Question

Chloral hydrate \(\left(\mathrm{C}_{2} \mathrm{H}_{3} \mathrm{Cl}_{3} \mathrm{O}_{2}\right)\) is a drug formerly used as a sedative and hypnotic. It is the compound used to make "Mickey Finns" in detective stories. a. Calculate the molar mass of chloral hydrate. b. What amount (moles) of \(\mathrm{C}_{2} \mathrm{H}_{3} \mathrm{Cl}_{3} \mathrm{O}_{2}\) molecules are in \(500.0 \mathrm{~g}\) chloral hydrate? c. What is the mass in grams of \(2.0 \times 10^{-2}\) mol chloral hydrate? d. What number of chlorine atoms are in \(5.0 \mathrm{~g}\) chloral hydrate? e. What mass of chloral hydrate would contain \(1.0 \mathrm{~g} \mathrm{Cl} ?\) \(\mathbf{f}\). What is the mass of exactly 500 molecules of chloral hydrate?

Short answer

a) The molar mass of chloral hydrate is 165.37 g/mol. b) There are 3.02 moles of chloral hydrate in 500.0 g of the compound. c) The mass of \(2.0 \times 10^{-2}\) mol of chloral hydrate is 3.31 g. d) There are \(5.45 \times 10^{22}\) chlorine atoms in 5.0 g of chloral hydrate. e) 1.0 g of Cl is contained in 1.55 g of chloral hydrate. f) The mass of exactly 500 molecules of chloral hydrate is \(1.37 \times 10^{-19}\) g.

________

• **BRIEF A**:
Find every line of the records that contains the string "skCircle", matching case exactly, and copy each one.
The text and the records have no connection to each other.

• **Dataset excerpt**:
________

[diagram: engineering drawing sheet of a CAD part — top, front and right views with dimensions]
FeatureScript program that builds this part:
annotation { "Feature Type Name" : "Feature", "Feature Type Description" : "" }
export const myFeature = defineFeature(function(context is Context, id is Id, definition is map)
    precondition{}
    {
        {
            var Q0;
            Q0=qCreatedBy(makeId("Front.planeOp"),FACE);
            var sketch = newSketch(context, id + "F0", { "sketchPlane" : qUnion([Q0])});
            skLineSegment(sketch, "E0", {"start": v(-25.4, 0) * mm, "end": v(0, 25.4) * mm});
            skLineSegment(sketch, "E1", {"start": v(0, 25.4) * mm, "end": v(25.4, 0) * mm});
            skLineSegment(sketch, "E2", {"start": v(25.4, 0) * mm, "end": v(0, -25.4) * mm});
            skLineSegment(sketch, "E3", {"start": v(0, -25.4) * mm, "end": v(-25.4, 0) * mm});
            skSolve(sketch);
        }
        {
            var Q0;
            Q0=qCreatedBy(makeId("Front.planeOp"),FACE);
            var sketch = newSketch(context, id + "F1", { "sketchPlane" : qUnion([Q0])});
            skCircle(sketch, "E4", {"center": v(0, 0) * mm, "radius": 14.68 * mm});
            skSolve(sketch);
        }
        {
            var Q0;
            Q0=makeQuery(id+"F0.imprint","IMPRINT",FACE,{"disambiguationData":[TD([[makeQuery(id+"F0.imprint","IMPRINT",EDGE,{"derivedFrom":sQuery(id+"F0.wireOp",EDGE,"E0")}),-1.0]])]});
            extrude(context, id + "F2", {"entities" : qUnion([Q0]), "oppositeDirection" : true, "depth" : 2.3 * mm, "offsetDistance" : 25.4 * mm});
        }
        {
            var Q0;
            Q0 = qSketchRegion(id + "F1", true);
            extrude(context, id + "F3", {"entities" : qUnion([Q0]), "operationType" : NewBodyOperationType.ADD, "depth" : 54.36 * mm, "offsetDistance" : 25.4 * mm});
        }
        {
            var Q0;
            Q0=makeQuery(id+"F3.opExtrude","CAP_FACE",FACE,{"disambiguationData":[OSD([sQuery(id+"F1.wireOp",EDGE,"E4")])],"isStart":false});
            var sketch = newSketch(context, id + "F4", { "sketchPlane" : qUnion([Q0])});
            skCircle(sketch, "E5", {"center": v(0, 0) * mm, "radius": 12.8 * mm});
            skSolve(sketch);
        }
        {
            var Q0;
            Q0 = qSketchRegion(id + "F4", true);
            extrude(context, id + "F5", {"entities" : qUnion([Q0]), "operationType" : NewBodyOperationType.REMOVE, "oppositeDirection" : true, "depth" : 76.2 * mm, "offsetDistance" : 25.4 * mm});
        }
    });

________

• **BRIEF B**:
In the chloral hydrate problem, turn the paragraph beginning "a) The molar mass" into a shorter list that keeps each result.

• **CORRECT RESPONSE A**:
            skCircle(sketch, "E4", {"center": v(0, 0) * mm, "radius": 14.68 * mm});
            skCircle(sketch, "E5", {"center": v(0, 0) * mm, "radius": 12.8 * mm});

• **CORRECT RESPONSE B**:
- a) Molar mass: 165.37 g/mol
- b) Moles in 500.0 g: 3.02 mol
- c) Mass of 2.0 × 10⁻² mol: 3.31 g
- d) Chlorine atoms in 5.0 g: 5.45 × 10²² atoms
- e) Mass of chloral hydrate holding 1.0 g Cl: 1.55 g
- f) Mass of 500 molecules: 1.37 × 10⁻¹⁹ g